BEGIN Records for processing
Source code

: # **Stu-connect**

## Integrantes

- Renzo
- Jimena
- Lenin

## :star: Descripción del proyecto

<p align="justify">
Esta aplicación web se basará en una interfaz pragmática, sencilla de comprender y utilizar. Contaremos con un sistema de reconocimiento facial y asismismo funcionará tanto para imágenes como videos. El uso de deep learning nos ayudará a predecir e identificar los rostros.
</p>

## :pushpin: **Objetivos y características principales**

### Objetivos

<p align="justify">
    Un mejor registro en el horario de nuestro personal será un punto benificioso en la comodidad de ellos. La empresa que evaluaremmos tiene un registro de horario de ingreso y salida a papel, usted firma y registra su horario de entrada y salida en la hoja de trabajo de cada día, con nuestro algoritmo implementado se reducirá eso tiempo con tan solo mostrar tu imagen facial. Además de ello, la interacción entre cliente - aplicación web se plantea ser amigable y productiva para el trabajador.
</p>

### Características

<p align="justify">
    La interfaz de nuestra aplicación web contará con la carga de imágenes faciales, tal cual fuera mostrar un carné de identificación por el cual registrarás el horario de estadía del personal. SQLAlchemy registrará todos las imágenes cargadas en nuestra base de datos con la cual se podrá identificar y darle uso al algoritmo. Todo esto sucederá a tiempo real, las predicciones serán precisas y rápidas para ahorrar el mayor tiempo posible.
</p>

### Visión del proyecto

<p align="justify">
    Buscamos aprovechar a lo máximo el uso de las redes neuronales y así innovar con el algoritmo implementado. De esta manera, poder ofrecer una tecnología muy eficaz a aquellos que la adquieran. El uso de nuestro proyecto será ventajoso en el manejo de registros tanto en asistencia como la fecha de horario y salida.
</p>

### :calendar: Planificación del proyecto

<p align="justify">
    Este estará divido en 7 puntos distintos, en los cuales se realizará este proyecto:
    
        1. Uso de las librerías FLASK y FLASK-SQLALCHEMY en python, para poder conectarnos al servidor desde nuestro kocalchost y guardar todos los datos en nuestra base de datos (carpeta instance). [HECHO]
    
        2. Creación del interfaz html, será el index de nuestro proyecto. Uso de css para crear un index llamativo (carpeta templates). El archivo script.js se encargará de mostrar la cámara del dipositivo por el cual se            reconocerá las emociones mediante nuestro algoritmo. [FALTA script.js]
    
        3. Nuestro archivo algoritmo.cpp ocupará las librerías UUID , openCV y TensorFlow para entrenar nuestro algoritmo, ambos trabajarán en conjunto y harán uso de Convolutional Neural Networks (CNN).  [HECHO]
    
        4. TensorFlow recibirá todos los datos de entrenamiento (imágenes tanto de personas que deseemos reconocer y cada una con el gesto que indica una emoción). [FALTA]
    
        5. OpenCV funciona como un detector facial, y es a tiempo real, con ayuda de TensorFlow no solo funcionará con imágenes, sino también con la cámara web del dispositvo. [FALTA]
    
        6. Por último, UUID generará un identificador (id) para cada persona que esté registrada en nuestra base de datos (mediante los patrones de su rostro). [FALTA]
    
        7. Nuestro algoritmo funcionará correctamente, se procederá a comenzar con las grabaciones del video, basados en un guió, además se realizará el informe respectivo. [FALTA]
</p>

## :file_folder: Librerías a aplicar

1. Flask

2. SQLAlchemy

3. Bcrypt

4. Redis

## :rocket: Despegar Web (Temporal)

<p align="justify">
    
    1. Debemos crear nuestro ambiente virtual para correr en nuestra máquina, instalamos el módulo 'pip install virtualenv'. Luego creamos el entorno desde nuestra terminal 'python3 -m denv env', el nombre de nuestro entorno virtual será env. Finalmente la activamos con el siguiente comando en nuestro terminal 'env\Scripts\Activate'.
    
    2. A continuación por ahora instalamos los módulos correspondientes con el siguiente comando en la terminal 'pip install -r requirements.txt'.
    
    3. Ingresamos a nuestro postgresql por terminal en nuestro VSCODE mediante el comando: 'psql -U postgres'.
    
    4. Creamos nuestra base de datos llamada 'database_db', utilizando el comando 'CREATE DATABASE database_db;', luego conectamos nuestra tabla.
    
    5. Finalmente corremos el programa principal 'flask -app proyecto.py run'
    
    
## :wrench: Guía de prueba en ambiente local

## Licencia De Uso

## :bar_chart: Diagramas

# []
END Records for processing
BEGIN Records for processing
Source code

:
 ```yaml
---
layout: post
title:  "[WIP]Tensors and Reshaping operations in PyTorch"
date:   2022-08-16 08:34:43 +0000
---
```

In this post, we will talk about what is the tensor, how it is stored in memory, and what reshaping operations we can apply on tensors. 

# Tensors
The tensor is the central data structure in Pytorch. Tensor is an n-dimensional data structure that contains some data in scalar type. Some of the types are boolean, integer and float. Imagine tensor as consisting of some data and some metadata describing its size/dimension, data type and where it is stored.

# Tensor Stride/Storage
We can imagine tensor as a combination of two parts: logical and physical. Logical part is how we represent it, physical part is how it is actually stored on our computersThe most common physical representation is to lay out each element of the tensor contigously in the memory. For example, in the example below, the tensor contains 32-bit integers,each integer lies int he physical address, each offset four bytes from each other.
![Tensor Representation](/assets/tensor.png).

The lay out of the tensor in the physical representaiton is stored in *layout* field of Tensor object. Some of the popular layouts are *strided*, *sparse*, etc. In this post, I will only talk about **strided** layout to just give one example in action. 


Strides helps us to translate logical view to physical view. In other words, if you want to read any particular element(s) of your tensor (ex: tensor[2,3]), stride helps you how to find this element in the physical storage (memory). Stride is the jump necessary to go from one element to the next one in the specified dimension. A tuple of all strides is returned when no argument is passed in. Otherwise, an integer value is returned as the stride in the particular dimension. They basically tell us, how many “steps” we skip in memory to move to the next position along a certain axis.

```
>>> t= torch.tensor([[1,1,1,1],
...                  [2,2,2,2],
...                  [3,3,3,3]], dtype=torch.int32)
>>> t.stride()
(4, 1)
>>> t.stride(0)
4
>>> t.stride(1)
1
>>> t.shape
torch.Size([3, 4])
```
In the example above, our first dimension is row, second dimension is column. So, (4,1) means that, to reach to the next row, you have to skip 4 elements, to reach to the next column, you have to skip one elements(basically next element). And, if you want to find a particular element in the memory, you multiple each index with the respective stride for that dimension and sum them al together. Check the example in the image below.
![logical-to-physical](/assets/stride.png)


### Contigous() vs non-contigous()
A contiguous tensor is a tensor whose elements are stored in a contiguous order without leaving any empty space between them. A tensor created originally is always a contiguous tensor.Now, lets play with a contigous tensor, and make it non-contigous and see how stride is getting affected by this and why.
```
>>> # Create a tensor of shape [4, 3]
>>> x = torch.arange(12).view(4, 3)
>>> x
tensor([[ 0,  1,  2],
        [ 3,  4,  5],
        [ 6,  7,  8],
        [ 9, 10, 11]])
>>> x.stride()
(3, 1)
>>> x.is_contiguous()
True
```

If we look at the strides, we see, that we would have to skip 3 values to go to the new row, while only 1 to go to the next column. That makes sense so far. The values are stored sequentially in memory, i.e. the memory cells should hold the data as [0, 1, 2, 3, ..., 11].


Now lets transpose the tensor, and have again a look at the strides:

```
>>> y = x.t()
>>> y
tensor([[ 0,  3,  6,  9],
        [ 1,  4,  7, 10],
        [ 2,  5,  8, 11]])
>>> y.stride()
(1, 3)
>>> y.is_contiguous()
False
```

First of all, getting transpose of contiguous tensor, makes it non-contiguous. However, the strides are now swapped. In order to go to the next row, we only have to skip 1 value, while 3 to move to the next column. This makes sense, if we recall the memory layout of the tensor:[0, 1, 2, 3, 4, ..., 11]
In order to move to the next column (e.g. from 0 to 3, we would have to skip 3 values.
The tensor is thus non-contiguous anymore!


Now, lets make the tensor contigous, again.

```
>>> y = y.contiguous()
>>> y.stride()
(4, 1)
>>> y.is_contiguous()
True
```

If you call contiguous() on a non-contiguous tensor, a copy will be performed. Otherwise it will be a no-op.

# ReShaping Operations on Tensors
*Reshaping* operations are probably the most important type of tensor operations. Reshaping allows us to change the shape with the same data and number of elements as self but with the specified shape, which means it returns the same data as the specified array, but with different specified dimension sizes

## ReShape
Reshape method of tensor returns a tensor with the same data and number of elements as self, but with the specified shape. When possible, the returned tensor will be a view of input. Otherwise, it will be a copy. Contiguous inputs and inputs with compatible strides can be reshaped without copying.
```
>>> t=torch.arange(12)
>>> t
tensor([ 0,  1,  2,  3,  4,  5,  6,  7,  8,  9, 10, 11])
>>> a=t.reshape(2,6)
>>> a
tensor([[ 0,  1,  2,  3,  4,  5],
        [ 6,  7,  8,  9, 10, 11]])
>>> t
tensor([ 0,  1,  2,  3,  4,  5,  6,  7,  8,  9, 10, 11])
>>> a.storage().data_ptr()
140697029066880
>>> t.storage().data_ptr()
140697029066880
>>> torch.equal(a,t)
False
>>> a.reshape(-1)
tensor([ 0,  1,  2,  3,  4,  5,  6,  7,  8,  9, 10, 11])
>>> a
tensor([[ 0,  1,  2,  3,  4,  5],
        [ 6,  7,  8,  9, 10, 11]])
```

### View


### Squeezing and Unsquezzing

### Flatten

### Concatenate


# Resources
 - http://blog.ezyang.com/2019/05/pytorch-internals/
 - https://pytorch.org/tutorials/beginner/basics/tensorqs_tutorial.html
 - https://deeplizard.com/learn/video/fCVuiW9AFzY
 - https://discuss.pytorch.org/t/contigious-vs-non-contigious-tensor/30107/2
END Records for processing
> _What to do_
Only one stretch of the data above is needed. Restate it word for word, from the line containing "La interfaz de" through the line containing "1. Uso de las", both ends included.

> _Task output_
    La interfaz de nuestra aplicación web contará con la carga de imágenes faciales, tal cual fuera mostrar un carné de identificación por el cual registrarás el horario de estadía del personal. SQLAlchemy registrará todos las imágenes cargadas en nuestra base de datos con la cual se podrá identificar y darle uso al algoritmo. Todo esto sucederá a tiempo real, las predicciones serán precisas y rápidas para ahorrar el mayor tiempo posible.
</p>

### Visión del proyecto

<p align="justify">
    Buscamos aprovechar a lo máximo el uso de las redes neuronales y así innovar con el algoritmo implementado. De esta manera, poder ofrecer una tecnología muy eficaz a aquellos que la adquieran. El uso de nuestro proyecto será ventajoso en el manejo de registros tanto en asistencia como la fecha de horario y salida.
</p>

### :calendar: Planificación del proyecto

<p align="justify">
    Este estará divido en 7 puntos distintos, en los cuales se realizará este proyecto:
    
        1. Uso de las librerías FLASK y FLASK-SQLALCHEMY en python, para poder conectarnos al servidor desde nuestro kocalchost y guardar todos los datos en nuestra base de datos (carpeta instance). [HECHO]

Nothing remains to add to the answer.